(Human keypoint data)
"""
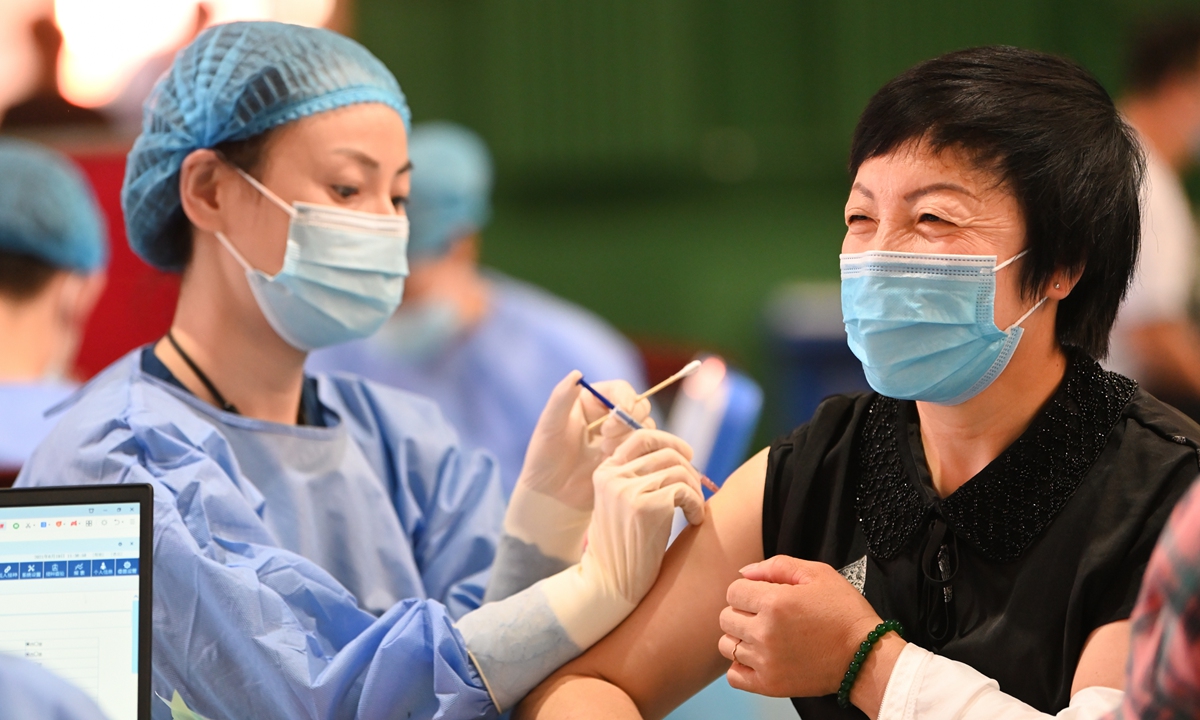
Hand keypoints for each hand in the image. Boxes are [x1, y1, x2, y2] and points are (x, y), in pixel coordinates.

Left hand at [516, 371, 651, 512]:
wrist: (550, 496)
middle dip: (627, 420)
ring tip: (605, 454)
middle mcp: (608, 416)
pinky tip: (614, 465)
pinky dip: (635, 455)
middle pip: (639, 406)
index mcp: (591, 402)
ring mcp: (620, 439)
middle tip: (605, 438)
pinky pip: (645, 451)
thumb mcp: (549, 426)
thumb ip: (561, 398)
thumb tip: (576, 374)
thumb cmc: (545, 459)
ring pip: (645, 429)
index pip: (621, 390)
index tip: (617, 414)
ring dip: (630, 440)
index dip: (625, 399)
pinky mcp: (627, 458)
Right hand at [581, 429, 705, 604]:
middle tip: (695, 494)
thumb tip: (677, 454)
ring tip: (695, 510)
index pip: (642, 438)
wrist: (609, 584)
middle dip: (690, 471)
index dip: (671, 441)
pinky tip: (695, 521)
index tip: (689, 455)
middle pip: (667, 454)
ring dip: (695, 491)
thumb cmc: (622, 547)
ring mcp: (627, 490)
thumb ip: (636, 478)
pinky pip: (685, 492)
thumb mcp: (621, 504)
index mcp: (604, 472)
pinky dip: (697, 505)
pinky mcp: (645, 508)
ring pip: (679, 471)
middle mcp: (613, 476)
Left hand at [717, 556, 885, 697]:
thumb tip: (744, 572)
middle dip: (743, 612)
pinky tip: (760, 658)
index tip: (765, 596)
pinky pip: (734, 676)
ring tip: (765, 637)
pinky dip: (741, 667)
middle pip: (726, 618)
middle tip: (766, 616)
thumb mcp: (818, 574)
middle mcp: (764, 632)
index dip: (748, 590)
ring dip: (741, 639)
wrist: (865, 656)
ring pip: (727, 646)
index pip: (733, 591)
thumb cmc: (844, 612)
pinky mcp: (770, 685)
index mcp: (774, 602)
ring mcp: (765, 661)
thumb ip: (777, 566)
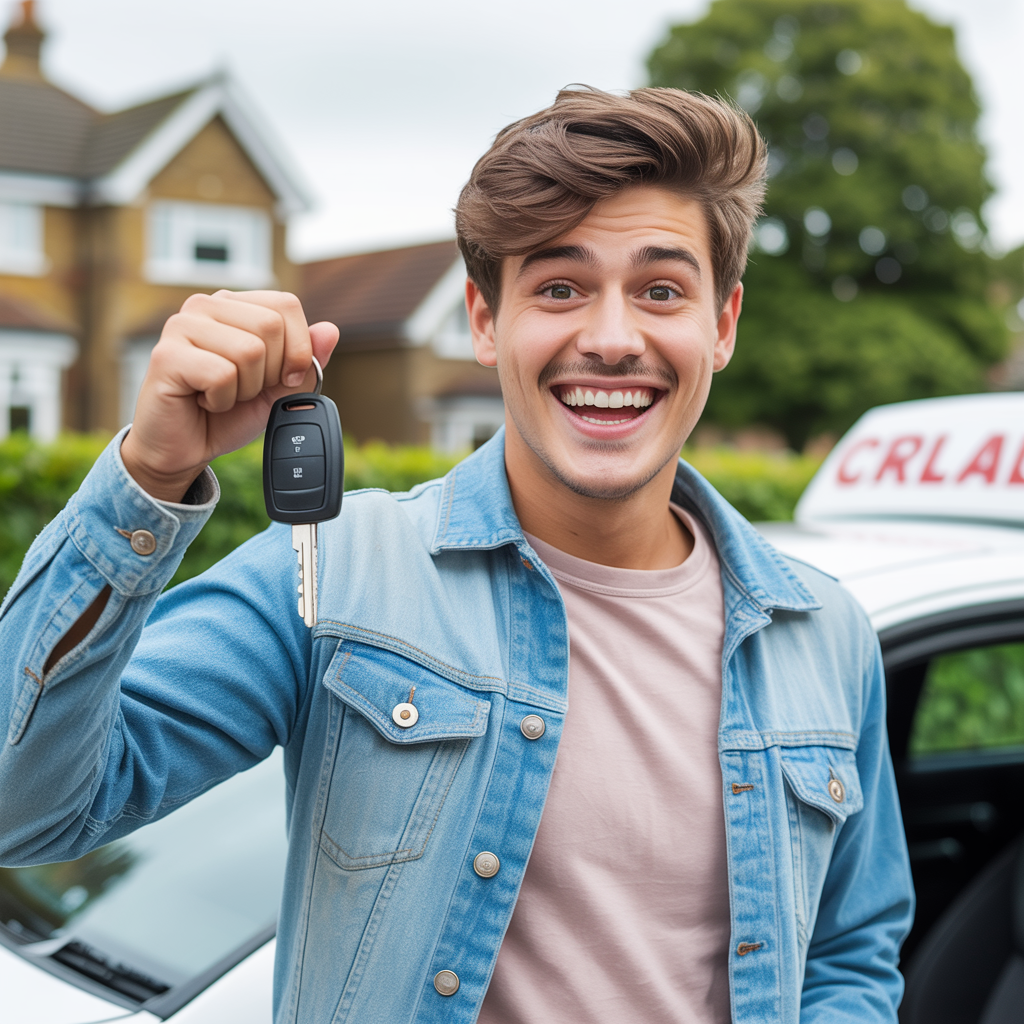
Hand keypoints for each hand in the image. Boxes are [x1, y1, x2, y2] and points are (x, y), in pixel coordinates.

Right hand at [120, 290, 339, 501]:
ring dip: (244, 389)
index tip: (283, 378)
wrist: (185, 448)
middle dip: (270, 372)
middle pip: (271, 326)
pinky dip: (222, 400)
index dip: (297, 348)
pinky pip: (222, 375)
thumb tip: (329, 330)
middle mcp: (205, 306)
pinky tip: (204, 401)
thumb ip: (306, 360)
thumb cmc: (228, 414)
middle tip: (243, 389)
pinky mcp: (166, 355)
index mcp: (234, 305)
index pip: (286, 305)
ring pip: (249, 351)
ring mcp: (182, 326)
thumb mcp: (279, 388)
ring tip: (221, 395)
"""
"""
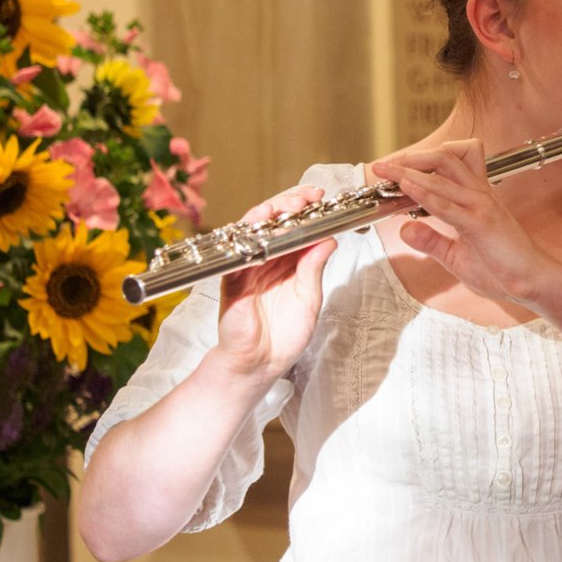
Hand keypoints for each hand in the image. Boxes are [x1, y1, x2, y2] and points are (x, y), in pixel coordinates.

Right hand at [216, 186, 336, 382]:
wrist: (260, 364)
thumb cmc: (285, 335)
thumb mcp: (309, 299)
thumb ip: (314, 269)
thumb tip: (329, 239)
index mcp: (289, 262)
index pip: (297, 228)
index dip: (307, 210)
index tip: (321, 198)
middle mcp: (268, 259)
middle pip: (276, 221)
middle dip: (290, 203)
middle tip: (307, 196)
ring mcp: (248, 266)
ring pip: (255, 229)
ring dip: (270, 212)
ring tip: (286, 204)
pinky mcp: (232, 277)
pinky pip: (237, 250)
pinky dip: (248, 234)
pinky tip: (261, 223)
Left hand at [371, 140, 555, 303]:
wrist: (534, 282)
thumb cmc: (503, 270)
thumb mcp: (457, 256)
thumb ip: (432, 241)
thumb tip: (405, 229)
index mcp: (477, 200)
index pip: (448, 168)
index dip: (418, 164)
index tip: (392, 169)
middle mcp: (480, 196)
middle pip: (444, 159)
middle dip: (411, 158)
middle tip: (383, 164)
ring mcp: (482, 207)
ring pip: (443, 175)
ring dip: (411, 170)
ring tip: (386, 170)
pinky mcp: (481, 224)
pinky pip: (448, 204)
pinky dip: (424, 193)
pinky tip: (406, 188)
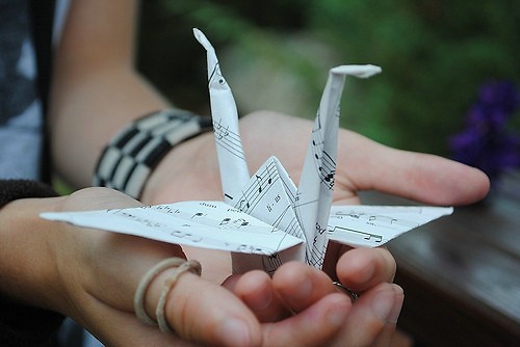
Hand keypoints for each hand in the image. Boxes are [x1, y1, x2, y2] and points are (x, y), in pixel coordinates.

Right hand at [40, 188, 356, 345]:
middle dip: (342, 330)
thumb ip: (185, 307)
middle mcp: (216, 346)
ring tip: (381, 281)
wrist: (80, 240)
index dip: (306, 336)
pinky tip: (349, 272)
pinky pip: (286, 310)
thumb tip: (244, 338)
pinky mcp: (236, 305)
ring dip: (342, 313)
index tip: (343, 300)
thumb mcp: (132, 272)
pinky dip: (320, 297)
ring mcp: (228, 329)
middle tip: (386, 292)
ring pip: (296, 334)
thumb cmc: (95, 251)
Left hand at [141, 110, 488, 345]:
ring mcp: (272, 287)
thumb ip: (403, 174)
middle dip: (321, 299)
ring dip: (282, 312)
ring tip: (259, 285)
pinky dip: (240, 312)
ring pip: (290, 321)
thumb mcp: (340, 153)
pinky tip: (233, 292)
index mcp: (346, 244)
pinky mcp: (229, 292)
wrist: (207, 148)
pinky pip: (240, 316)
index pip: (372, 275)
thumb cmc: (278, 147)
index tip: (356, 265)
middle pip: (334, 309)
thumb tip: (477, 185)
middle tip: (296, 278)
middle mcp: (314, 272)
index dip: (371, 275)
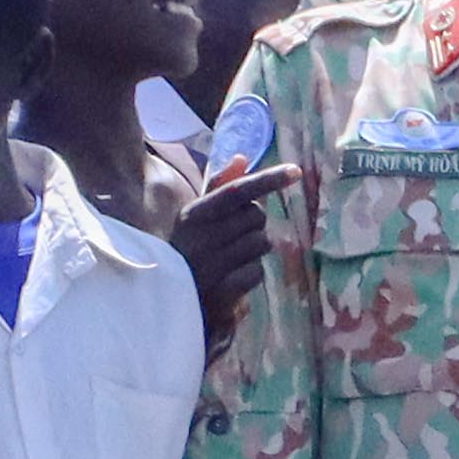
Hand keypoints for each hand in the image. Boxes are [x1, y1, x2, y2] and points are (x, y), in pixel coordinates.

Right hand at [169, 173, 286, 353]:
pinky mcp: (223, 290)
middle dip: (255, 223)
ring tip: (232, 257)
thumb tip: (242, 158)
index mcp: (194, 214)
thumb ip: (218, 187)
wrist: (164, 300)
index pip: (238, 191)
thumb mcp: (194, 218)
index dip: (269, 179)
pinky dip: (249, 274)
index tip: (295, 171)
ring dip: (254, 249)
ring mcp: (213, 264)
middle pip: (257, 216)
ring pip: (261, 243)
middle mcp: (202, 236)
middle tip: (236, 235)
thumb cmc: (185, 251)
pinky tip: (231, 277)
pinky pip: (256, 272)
"""
"""
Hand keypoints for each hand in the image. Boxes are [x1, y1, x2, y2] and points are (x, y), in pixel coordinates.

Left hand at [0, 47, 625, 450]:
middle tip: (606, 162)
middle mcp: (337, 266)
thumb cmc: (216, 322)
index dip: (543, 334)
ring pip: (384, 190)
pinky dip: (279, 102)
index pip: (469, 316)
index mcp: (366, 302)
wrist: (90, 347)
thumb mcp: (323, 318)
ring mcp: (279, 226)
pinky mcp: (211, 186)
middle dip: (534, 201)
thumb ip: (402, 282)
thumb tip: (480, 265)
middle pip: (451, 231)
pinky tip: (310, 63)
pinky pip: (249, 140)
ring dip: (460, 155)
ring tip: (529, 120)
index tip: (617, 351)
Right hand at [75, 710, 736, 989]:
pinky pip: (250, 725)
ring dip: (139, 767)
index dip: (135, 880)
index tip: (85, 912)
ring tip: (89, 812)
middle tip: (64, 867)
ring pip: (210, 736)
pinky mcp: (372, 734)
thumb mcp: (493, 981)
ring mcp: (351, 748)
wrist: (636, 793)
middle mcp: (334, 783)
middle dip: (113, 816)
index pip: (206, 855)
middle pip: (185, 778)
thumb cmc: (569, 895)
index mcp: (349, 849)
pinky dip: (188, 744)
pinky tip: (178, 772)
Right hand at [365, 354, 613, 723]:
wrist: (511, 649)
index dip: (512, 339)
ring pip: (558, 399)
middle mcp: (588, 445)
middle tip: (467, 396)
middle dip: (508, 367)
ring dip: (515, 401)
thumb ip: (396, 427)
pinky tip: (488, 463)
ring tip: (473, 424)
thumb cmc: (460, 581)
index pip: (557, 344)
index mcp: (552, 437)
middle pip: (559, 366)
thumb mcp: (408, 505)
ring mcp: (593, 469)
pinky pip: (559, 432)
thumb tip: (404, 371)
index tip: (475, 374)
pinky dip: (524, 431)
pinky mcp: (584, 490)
"""
Exercise objective
Examine each line of the records above and tally those with the string "wrist". State the total alone.

Solved problem
12